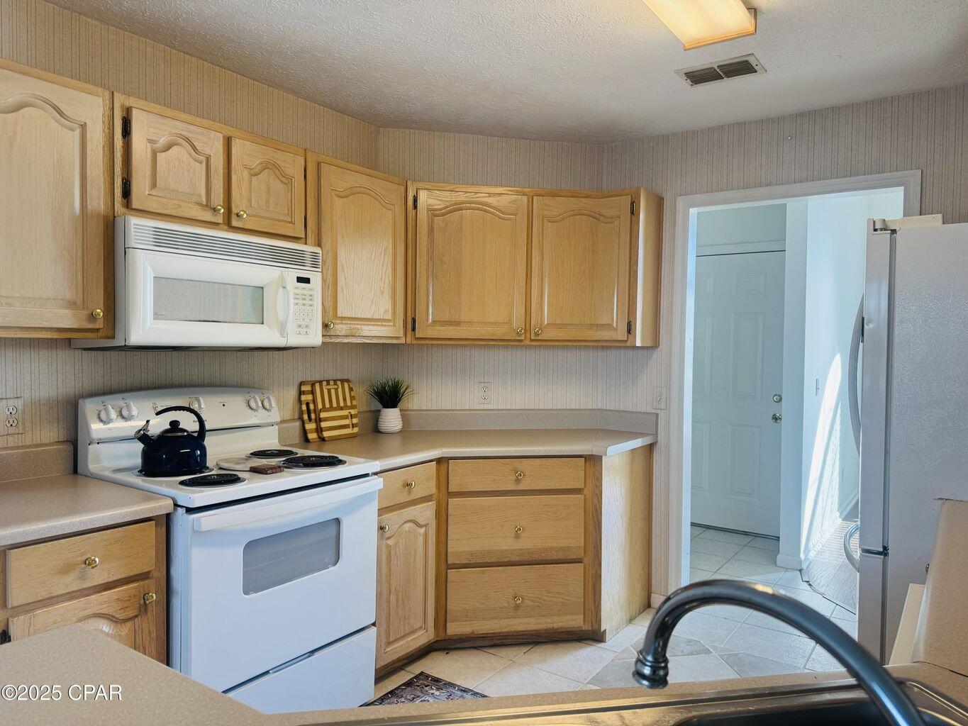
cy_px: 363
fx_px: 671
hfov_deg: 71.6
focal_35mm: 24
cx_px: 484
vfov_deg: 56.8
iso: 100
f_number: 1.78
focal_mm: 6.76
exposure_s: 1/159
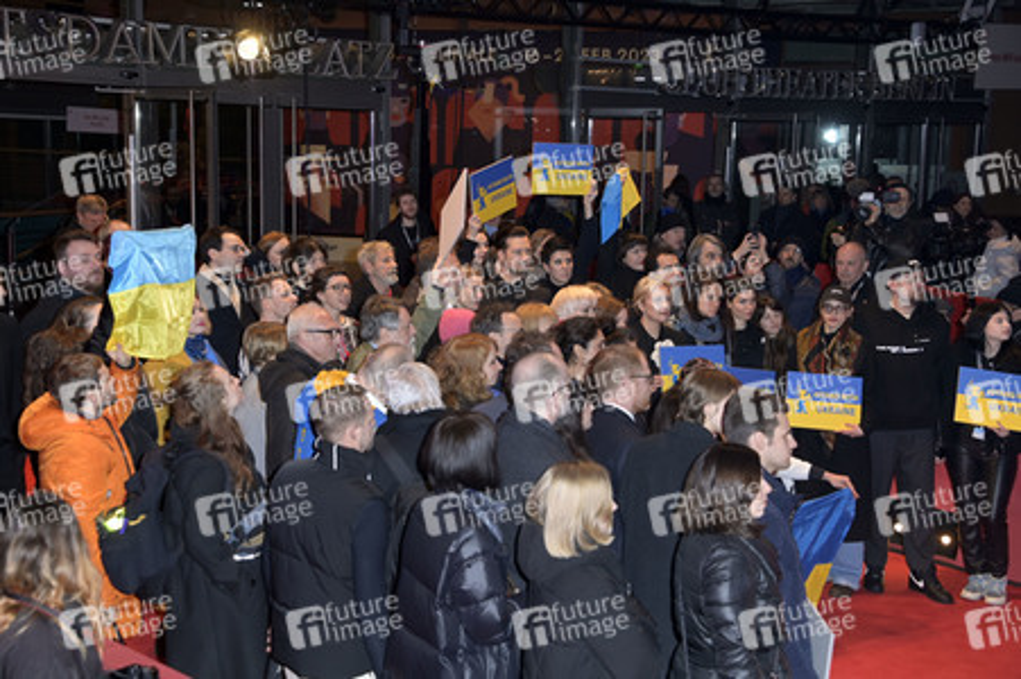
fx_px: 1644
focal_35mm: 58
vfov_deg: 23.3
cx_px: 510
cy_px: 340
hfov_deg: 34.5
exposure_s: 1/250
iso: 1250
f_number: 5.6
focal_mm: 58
- - - - - - -
### Brief
Beginning with the line that holds "f_number: 1.78", output each line to the end of the material above, exactly, omitting the pictures.

### Response to this task
f_number: 1.78
focal_mm: 6.76
exposure_s: 1/159
fx_px: 1644
focal_35mm: 58
vfov_deg: 23.3
cx_px: 510
cy_px: 340
hfov_deg: 34.5
exposure_s: 1/250
iso: 1250
f_number: 5.6
focal_mm: 58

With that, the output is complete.